Exercise prompt :: Return only the line that contains "cell phone: present [344,280,393,301]" and each line after it, through the last line of the data below, copied exactly.

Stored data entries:
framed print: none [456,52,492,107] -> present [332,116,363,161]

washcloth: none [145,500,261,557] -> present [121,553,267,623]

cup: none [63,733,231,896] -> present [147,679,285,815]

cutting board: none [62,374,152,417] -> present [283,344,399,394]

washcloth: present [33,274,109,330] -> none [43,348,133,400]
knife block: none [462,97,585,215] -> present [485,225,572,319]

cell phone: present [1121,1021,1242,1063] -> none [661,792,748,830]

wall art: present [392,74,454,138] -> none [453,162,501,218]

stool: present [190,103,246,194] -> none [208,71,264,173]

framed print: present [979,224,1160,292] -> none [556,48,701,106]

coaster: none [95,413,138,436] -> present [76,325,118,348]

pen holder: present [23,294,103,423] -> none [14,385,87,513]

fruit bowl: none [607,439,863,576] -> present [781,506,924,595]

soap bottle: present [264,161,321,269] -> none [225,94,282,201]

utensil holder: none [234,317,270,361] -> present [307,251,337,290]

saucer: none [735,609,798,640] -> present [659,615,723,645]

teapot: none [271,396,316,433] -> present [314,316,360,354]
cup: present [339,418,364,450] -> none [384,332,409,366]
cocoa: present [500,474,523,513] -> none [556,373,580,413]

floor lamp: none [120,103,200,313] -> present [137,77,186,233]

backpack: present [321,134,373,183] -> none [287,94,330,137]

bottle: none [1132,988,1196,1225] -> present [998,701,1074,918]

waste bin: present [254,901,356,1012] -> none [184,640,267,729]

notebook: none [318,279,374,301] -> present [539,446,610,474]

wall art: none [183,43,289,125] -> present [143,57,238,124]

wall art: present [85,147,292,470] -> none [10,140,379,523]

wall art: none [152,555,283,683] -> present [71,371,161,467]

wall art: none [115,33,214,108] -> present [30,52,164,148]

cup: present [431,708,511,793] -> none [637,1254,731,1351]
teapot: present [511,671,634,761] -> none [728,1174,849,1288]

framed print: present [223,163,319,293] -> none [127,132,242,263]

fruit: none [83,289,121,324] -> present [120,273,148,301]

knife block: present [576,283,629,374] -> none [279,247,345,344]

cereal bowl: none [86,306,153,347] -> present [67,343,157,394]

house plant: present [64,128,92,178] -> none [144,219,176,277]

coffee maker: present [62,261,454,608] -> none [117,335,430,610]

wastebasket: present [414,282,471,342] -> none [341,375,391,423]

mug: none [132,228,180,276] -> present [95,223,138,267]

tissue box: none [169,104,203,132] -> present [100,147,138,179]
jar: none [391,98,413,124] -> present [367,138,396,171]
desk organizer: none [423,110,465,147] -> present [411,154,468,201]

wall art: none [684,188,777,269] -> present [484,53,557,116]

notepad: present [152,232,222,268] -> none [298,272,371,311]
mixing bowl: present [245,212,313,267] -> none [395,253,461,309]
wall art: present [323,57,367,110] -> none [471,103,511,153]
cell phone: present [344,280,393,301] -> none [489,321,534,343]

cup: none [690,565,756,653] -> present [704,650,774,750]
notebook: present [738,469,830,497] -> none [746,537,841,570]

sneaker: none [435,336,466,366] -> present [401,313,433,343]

Final answer ::
cell phone: present [344,280,393,301] -> none [489,321,534,343]

cup: none [690,565,756,653] -> present [704,650,774,750]
notebook: present [738,469,830,497] -> none [746,537,841,570]

sneaker: none [435,336,466,366] -> present [401,313,433,343]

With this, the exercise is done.